## REQUIRED WORK
In the data that follows, each entry is to be restated exactly.

## EXTRACTED MATERIAL
★ ★ ★ ★ ★ ★ ★

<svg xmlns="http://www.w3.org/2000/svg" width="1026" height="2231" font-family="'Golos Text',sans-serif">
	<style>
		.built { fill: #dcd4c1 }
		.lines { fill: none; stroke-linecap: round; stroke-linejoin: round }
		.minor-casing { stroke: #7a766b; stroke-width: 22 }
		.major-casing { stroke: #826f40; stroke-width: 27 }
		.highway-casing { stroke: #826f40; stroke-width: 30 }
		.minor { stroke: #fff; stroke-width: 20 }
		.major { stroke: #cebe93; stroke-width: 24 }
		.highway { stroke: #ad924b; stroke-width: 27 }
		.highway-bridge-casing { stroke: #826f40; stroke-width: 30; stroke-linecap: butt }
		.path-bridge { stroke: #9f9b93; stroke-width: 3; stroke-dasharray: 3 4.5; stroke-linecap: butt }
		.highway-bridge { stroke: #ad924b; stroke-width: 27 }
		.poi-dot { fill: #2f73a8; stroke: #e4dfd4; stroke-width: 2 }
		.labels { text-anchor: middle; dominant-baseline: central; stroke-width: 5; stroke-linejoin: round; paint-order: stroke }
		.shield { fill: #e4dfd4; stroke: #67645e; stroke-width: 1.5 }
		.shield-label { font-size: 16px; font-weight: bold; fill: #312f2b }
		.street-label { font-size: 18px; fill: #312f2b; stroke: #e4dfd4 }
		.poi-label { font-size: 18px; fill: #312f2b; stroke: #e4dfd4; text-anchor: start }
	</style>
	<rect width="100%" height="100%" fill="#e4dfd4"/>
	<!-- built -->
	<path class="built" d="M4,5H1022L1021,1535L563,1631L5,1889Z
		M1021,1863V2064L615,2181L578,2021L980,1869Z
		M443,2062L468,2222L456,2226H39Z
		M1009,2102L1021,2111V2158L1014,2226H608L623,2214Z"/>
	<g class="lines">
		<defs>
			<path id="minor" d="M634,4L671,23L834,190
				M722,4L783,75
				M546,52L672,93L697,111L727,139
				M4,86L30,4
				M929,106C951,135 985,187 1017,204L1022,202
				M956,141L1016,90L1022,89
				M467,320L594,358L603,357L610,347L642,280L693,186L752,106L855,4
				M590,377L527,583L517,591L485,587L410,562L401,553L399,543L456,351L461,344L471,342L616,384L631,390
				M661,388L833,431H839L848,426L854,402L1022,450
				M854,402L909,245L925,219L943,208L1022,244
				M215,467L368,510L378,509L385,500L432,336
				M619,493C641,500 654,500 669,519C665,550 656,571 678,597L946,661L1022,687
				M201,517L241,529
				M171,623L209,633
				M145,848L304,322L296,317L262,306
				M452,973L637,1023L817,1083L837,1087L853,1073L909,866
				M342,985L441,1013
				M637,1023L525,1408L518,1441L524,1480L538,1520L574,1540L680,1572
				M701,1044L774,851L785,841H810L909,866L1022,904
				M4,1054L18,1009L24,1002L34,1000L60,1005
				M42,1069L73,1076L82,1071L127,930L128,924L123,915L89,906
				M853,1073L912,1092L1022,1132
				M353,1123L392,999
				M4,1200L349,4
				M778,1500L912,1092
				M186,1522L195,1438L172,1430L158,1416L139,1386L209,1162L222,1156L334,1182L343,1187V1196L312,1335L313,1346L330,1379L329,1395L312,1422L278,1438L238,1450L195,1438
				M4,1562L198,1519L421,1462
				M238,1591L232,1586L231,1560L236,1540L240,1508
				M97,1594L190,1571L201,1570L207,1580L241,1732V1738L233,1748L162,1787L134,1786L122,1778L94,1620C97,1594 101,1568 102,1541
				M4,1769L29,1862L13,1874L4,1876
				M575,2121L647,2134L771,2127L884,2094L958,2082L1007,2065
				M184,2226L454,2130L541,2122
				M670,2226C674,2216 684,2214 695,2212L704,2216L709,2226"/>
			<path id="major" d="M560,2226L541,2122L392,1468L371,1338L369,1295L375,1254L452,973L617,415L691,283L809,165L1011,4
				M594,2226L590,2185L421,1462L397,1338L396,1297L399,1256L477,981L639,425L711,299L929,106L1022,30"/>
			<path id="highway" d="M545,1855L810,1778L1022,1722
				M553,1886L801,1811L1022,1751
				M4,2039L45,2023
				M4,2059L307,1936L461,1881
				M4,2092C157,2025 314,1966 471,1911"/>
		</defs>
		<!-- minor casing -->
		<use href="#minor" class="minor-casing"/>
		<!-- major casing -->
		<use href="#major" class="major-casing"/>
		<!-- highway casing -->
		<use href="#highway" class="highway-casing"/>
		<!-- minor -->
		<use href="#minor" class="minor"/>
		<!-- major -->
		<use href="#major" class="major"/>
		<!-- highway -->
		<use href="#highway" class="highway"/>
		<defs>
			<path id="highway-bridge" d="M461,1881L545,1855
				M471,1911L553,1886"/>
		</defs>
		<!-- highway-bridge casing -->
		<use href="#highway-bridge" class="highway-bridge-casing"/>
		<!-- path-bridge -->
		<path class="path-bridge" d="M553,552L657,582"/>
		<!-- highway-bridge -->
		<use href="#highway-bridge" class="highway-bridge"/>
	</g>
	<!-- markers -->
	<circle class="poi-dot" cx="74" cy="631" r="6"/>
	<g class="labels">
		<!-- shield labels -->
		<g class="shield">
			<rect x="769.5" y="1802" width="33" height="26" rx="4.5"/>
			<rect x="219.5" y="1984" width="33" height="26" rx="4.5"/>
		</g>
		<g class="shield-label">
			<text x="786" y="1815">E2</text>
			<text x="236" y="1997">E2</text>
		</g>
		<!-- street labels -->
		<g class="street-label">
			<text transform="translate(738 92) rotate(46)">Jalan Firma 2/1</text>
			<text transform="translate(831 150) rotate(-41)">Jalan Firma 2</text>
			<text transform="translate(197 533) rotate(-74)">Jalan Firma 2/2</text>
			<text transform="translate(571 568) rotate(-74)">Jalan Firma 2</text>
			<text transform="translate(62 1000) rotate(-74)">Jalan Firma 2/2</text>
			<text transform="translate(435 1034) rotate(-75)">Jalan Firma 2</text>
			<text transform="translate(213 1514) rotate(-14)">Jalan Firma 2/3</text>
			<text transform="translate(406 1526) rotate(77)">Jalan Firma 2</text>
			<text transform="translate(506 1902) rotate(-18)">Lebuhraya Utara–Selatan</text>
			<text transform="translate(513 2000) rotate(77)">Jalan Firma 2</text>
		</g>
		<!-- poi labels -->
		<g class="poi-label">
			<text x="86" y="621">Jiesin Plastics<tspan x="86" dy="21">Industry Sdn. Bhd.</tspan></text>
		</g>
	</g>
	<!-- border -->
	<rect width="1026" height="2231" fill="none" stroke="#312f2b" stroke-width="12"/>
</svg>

★ ★ ★ ★ ★ ★ ★

## EXERCISE RESPONSE
<svg xmlns="http://www.w3.org/2000/svg" width="1026" height="2231" font-family="'Golos Text',sans-serif">
	<style>
		.built { fill: #dcd4c1 }
		.lines { fill: none; stroke-linecap: round; stroke-linejoin: round }
		.minor-casing { stroke: #7a766b; stroke-width: 22 }
		.major-casing { stroke: #826f40; stroke-width: 27 }
		.highway-casing { stroke: #826f40; stroke-width: 30 }
		.minor { stroke: #fff; stroke-width: 20 }
		.major { stroke: #cebe93; stroke-width: 24 }
		.highway { stroke: #ad924b; stroke-width: 27 }
		.highway-bridge-casing { stroke: #826f40; stroke-width: 30; stroke-linecap: butt }
		.path-bridge { stroke: #9f9b93; stroke-width: 3; stroke-dasharray: 3 4.5; stroke-linecap: butt }
		.highway-bridge { stroke: #ad924b; stroke-width: 27 }
		.poi-dot { fill: #2f73a8; stroke: #e4dfd4; stroke-width: 2 }
		.labels { text-anchor: middle; dominant-baseline: central; stroke-width: 5; stroke-linejoin: round; paint-order: stroke }
		.shield { fill: #e4dfd4; stroke: #67645e; stroke-width: 1.5 }
		.shield-label { font-size: 16px; font-weight: bold; fill: #312f2b }
		.street-label { font-size: 18px; fill: #312f2b; stroke: #e4dfd4 }
		.poi-label { font-size: 18px; fill: #312f2b; stroke: #e4dfd4; text-anchor: start }
	</style>
	<rect width="100%" height="100%" fill="#e4dfd4"/>
	<!-- built -->
	<path class="built" d="M4,5H1022L1021,1535L563,1631L5,1889Z
		M1021,1863V2064L615,2181L578,2021L980,1869Z
		M443,2062L468,2222L456,2226H39Z
		M1009,2102L1021,2111V2158L1014,2226H608L623,2214Z"/>
	<g class="lines">
		<defs>
			<path id="minor" d="M634,4L671,23L834,190
				M722,4L783,75
				M546,52L672,93L697,111L727,139
				M4,86L30,4
				M929,106C951,135 985,187 1017,204L1022,202
				M956,141L1016,90L1022,89
				M467,320L594,358L603,357L610,347L642,280L693,186L752,106L855,4
				M590,377L527,583L517,591L485,587L410,562L401,553L399,543L456,351L461,344L471,342L616,384L631,390
				M661,388L833,431H839L848,426L854,402L1022,450
				M854,402L909,245L925,219L943,208L1022,244
				M215,467L368,510L378,509L385,500L432,336
				M619,493C641,500 654,500 669,519C665,550 656,571 678,597L946,661L1022,687
				M201,517L241,529
				M171,623L209,633
				M145,848L304,322L296,317L262,306
				M452,973L637,1023L817,1083L837,1087L853,1073L909,866
				M342,985L441,1013
				M637,1023L525,1408L518,1441L524,1480L538,1520L574,1540L680,1572
				M701,1044L774,851L785,841H810L909,866L1022,904
				M4,1054L18,1009L24,1002L34,1000L60,1005
				M42,1069L73,1076L82,1071L127,930L128,924L123,915L89,906
				M853,1073L912,1092L1022,1132
				M353,1123L392,999
				M4,1200L349,4
				M778,1500L912,1092
				M186,1522L195,1438L172,1430L158,1416L139,1386L209,1162L222,1156L334,1182L343,1187V1196L312,1335L313,1346L330,1379L329,1395L312,1422L278,1438L238,1450L195,1438
				M4,1562L198,1519L421,1462
				M238,1591L232,1586L231,1560L236,1540L240,1508
				M97,1594L190,1571L201,1570L207,1580L241,1732V1738L233,1748L162,1787L134,1786L122,1778L94,1620C97,1594 101,1568 102,1541
				M4,1769L29,1862L13,1874L4,1876
				M575,2121L647,2134L771,2127L884,2094L958,2082L1007,2065
				M184,2226L454,2130L541,2122
				M670,2226C674,2216 684,2214 695,2212L704,2216L709,2226"/>
			<path id="major" d="M560,2226L541,2122L392,1468L371,1338L369,1295L375,1254L452,973L617,415L691,283L809,165L1011,4
				M594,2226L590,2185L421,1462L397,1338L396,1297L399,1256L477,981L639,425L711,299L929,106L1022,30"/>
			<path id="highway" d="M545,1855L810,1778L1022,1722
				M553,1886L801,1811L1022,1751
				M4,2039L45,2023
				M4,2059L307,1936L461,1881
				M4,2092C157,2025 314,1966 471,1911"/>
		</defs>
		<!-- minor casing -->
		<use href="#minor" class="minor-casing"/>
		<!-- major casing -->
		<use href="#major" class="major-casing"/>
		<!-- highway casing -->
		<use href="#highway" class="highway-casing"/>
		<!-- minor -->
		<use href="#minor" class="minor"/>
		<!-- major -->
		<use href="#major" class="major"/>
		<!-- highway -->
		<use href="#highway" class="highway"/>
		<defs>
			<path id="highway-bridge" d="M461,1881L545,1855
				M471,1911L553,1886"/>
		</defs>
		<!-- highway-bridge casing -->
		<use href="#highway-bridge" class="highway-bridge-casing"/>
		<!-- path-bridge -->
		<path class="path-bridge" d="M553,552L657,582"/>
		<!-- highway-bridge -->
		<use href="#highway-bridge" class="highway-bridge"/>
	</g>
	<!-- markers -->
	<circle class="poi-dot" cx="74" cy="631" r="6"/>
	<g class="labels">
		<!-- shield labels -->
		<g class="shield">
			<rect x="769.5" y="1802" width="33" height="26" rx="4.5"/>
			<rect x="219.5" y="1984" width="33" height="26" rx="4.5"/>
		</g>
		<g class="shield-label">
			<text x="786" y="1815">E2</text>
			<text x="236" y="1997">E2</text>
		</g>
		<!-- street labels -->
		<g class="street-label">
			<text transform="translate(738 92) rotate(46)">Jalan Firma 2/1</text>
			<text transform="translate(831 150) rotate(-41)">Jalan Firma 2</text>
			<text transform="translate(197 533) rotate(-74)">Jalan Firma 2/2</text>
			<text transform="translate(571 568) rotate(-74)">Jalan Firma 2</text>
			<text transform="translate(62 1000) rotate(-74)">Jalan Firma 2/2</text>
			<text transform="translate(435 1034) rotate(-75)">Jalan Firma 2</text>
			<text transform="translate(213 1514) rotate(-14)">Jalan Firma 2/3</text>
			<text transform="translate(406 1526) rotate(77)">Jalan Firma 2</text>
			<text transform="translate(506 1902) rotate(-18)">Lebuhraya Utara–Selatan</text>
			<text transform="translate(513 2000) rotate(77)">Jalan Firma 2</text>
		</g>
		<!-- poi labels -->
		<g class="poi-label">
			<text x="86" y="621">Jiesin Plastics<tspan x="86" dy="21">Industry Sdn. Bhd.</tspan></text>
		</g>
	</g>
	<!-- border -->
	<rect width="1026" height="2231" fill="none" stroke="#312f2b" stroke-width="12"/>
</svg>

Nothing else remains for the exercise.